### WORK TASK
Scan the entries below, and for each line that includes the word "powered", make a copy.

[Extracted records]

* * * *

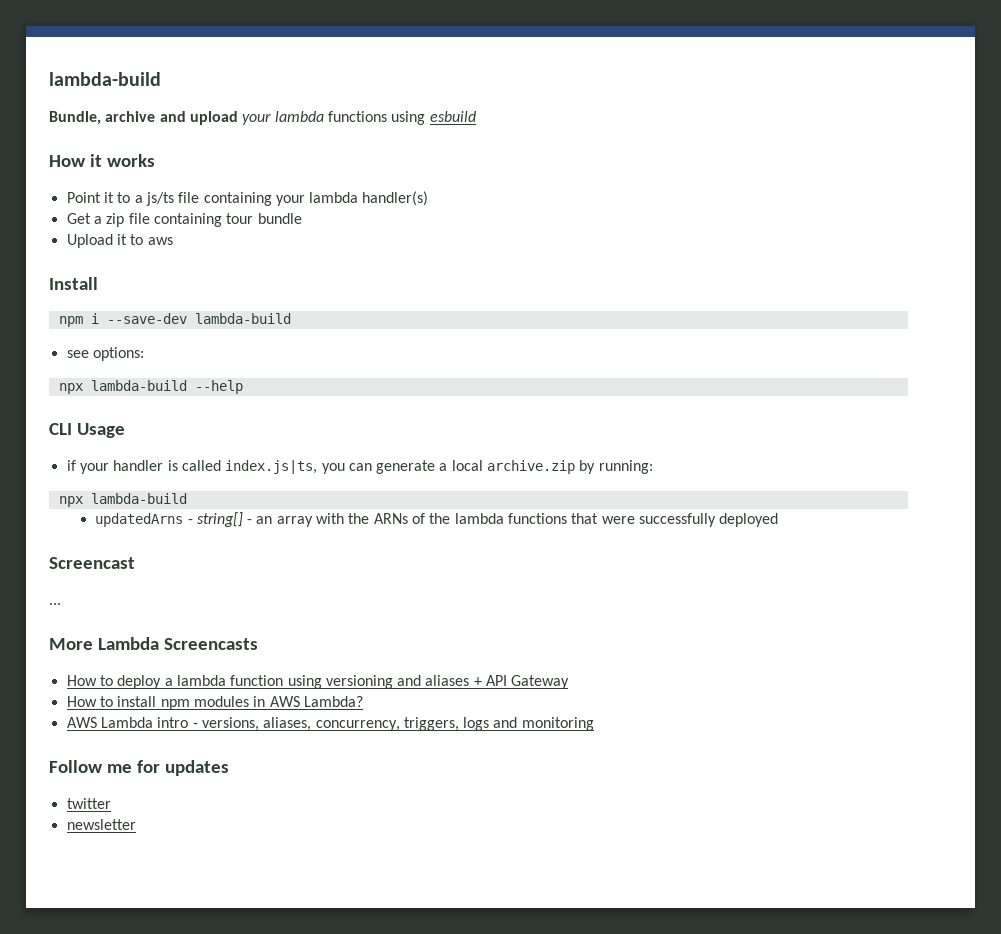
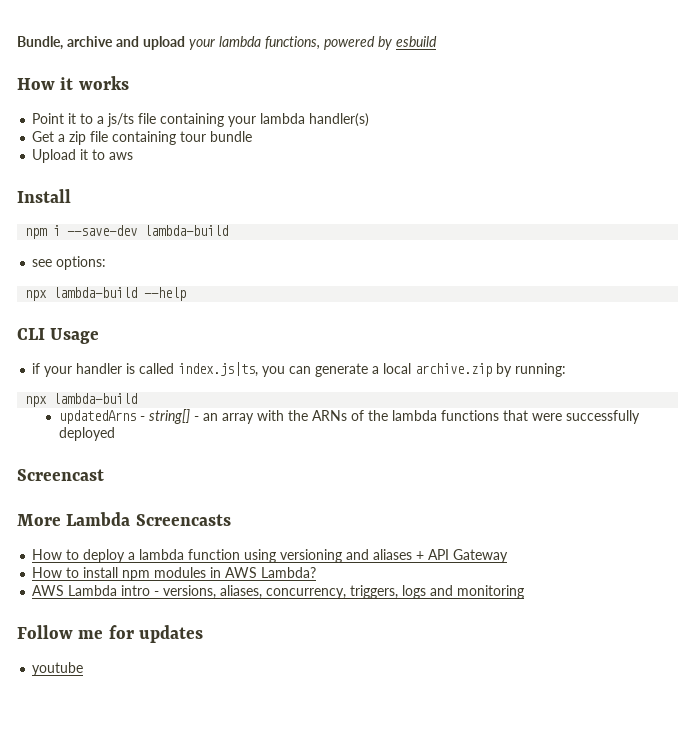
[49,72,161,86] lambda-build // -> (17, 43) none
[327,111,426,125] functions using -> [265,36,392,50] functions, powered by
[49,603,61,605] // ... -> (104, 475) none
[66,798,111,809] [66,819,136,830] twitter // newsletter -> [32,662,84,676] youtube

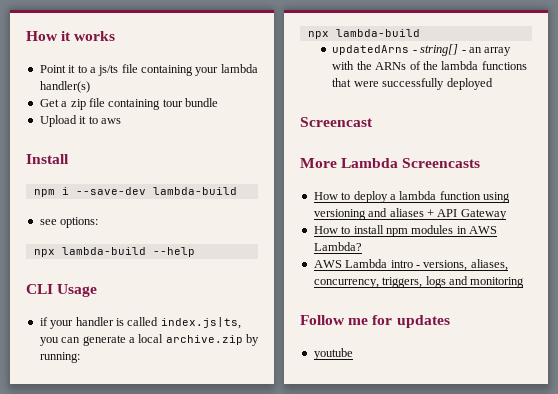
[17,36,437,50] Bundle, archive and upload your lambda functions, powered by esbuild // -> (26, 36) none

* * * *

### OUTPUT BELOW
[327,111,426,125] functions using -> [265,36,392,50] functions, powered by
[17,36,437,50] Bundle, archive and upload your lambda functions, powered by esbuild // -> (26, 36) none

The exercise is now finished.